Fuel
Manure
Both cow-manure and horse-manure are used for fuel in burning pottery, but sheep-dung, when obtainable, is preferred, because it is thought to make a hotter fire.
The cow-manure is collected from the corrals, and while still soft is patted into large circular cakes, sixteen to twenty inches in diameter. These, after being hardened in the sun, are stored in a dry room until needed. Such circular cakes, with the hand-prints showing, are usually employed for making the top of the oven.
The horse-manure is obtained from the corrals in the early spring, where during the winter it has been trampled down by the horses into a compact layer a foot or more thick. When the corrals are cleaned during April this deposit is cut with an axe into chunks roughly two feet square. After being removed, the squares are split with an axe into slabs several inches thick, which are then stood up against the bases of house or barn walls to dry in the sun, and later stored indoors until needed. Disused bread-ovens sometimes serve as temporary storage places. Further splitting of the slabs may be done at the time of firing. When used in the ovens the slabs are from one to two inches thick.

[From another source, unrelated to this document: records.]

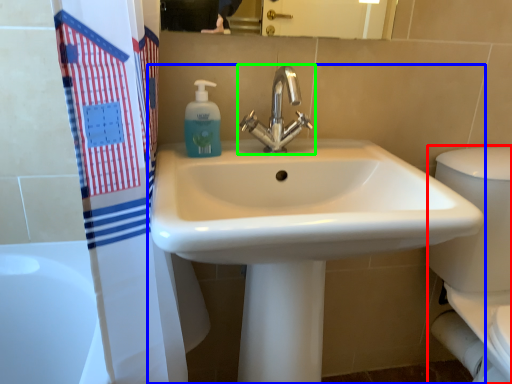
Question: Which is nearer to the porcelain (highlighted by a red box)? sink (highlighted by a blue box) or tap (highlighted by a green box).

Choices:
 (A) sink
 (B) tap

Answer: (A)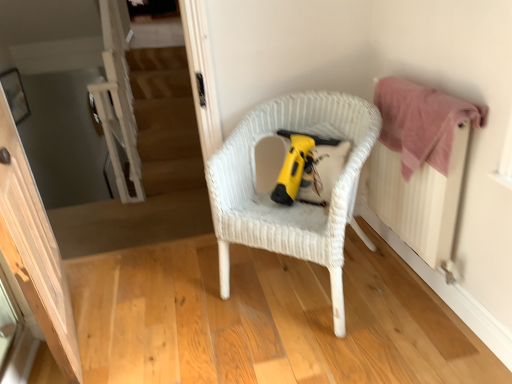
Question: From the image's perspective, is wooden floor at center located beneath white wicker chair at center?

Choices:
 (A) yes
 (B) no

Answer: (A)

Question: Does wooden floor at center have a greater height compared to white wicker chair at center?

Choices:
 (A) no
 (B) yes

Answer: (A)

Question: Are wooden floor at center and white wicker chair at center beside each other?

Choices:
 (A) no
 (B) yes

Answer: (A)

Question: Is wooden floor at center bigger than white wicker chair at center?

Choices:
 (A) no
 (B) yes

Answer: (A)

Question: Is wooden floor at center positioned with its back to white wicker chair at center?

Choices:
 (A) no
 (B) yes

Answer: (B)

Question: Is point (289, 377) positioned closer to the camera than point (407, 150)?

Choices:
 (A) farther
 (B) closer

Answer: (B)

Question: Considering the positions of wooden floor at center and pink cotton towel at upper right in the image, is wooden floor at center bigger or smaller than pink cotton towel at upper right?

Choices:
 (A) small
 (B) big

Answer: (B)

Question: Is wooden floor at center to the left or to the right of pink cotton towel at upper right in the image?

Choices:
 (A) left
 (B) right

Answer: (A)

Question: From a real-world perspective, relative to pink cotton towel at upper right, is wooden floor at center vertically above or below?

Choices:
 (A) above
 (B) below

Answer: (B)

Question: From the image's perspective, relative to yellow plastic vacuum cleaner at center, is pink fabric radiator at right above or below?

Choices:
 (A) above
 (B) below

Answer: (B)

Question: Is point (438, 183) closer or farther from the camera than point (284, 167)?

Choices:
 (A) farther
 (B) closer

Answer: (B)

Question: From a real-world perspective, is pink fabric radiator at right physically located above or below yellow plastic vacuum cleaner at center?

Choices:
 (A) above
 (B) below

Answer: (B)

Question: Considering their positions, is pink fabric radiator at right located in front of or behind yellow plastic vacuum cleaner at center?

Choices:
 (A) front
 (B) behind

Answer: (A)

Question: From the image's perspective, is white wicker chair at center located above or below yellow plastic vacuum cleaner at center?

Choices:
 (A) below
 (B) above

Answer: (A)

Question: In terms of height, does white wicker chair at center look taller or shorter compared to yellow plastic vacuum cleaner at center?

Choices:
 (A) short
 (B) tall

Answer: (B)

Sometimes the slabs of manure are placed in the sun for a day or two before being burned, but often they are taken directly from the store-room to the fire, where they are supplemented by dried manure collected from the pastures.

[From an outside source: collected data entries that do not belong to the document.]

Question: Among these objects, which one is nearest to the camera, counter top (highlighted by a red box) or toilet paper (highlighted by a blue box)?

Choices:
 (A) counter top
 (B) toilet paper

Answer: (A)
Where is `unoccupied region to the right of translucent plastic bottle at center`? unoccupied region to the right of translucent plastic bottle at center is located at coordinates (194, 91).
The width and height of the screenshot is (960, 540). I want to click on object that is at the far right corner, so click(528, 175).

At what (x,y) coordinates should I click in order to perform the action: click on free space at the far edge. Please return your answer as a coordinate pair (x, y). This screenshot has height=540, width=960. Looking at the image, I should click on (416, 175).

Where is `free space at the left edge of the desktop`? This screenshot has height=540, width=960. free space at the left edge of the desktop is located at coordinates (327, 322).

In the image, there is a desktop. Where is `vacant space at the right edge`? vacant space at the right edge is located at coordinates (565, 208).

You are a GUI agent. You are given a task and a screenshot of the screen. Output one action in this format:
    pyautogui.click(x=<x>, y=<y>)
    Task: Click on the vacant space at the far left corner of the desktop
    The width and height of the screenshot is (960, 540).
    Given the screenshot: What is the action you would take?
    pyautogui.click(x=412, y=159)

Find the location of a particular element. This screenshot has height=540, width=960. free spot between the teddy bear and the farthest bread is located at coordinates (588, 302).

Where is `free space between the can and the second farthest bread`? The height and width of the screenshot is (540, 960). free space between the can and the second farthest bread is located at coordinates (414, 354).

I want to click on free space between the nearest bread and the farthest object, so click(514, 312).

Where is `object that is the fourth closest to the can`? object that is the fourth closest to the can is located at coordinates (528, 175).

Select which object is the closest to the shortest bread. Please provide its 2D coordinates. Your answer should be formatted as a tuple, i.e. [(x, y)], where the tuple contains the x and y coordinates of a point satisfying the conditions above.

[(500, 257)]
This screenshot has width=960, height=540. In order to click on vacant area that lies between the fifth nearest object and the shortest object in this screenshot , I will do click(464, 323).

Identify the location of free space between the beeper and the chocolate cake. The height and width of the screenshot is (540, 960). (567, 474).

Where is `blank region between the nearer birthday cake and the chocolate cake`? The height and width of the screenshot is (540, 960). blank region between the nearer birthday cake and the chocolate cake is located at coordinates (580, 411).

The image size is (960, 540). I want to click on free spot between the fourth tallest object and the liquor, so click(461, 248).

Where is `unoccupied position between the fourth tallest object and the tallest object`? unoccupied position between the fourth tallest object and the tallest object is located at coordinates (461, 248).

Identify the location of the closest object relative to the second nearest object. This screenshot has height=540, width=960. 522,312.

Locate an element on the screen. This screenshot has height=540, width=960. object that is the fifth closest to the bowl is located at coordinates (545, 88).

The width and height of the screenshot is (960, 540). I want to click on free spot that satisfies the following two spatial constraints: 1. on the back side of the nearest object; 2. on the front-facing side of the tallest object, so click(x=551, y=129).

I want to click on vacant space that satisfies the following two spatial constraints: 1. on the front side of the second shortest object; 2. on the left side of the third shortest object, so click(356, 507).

During the burning of polished black ware (see p. 74) the oven is smothered with loose manure, which is brought in galvanized washtubs directly from the stables and corrals, either at the time of burning, or on the preceding day.[17]
Kindling
For starting the fire in the oven no wood but cedar is ever used. This is cut into pieces from six to eighteen inches long and is split into fine kindling at the time of burning.